My favorite yoga teacher often says “Be the change you want to see in the world.” He will sometimes offer a variation on it: “If you don’t like something change it. If you can’t change it, change your attitude.”

Palgwe Yuk Jang is all about change. It starts off inconspicuously enough with a standard knife-hand block, snap kick, and punch. Okay, I can do this. I’ve done it a million times.

Then you’re asked to do a funky knife-hand high block AND simultaneous knife-hand neck strike, oh, and THEN leap towards the front and land in a cool-ass little cross footed stance, and be sure to yell and give it some glamour. Oh yeah I almost forgot, you don’t end facing the right as usual.
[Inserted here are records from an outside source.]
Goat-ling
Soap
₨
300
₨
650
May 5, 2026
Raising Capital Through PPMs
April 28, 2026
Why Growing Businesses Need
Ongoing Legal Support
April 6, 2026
After a few blocks and kicks to the back you pivot menacingly towards the front and like a viper paused to strike, ending in a back stance and double knife-hand block. Dare I say this form is sexy.

Hold up, WHAT? We never did that stuff before!

“When patterns are broken, new worlds emerge.” – Tuli Kupferberg.

Oohhhhhh.

Palgwe Yuk Jang is a ticket to red belt, which is a pivotal change in the career of the taekwondo student. This form carries with it the pressure and responsibility the transition to red belt entails. The complexity of the form pushes the practitioner to perform at a higher level of precision and creative interpretation (as much creative license is allowed by a very strict and traditional martial art).

What adds complexity to this form are the pauses, the silence, the negative space that floats in the air after a staccato palm-heel strike or a dramatic leap into that rear cross stance as your yell echoes into silence. My very quotable yoga teacher asked us during class one day to be mindful of the pauses in our practice and in our life. A pause can be a moment of decision and precursor to change. Those frozen moments in time, whether it’s a second or a year, allow us to examine the facts, listen to our deeper intuition, and choose the next step, whether it is continuing on the same path or foraging a new one entirely.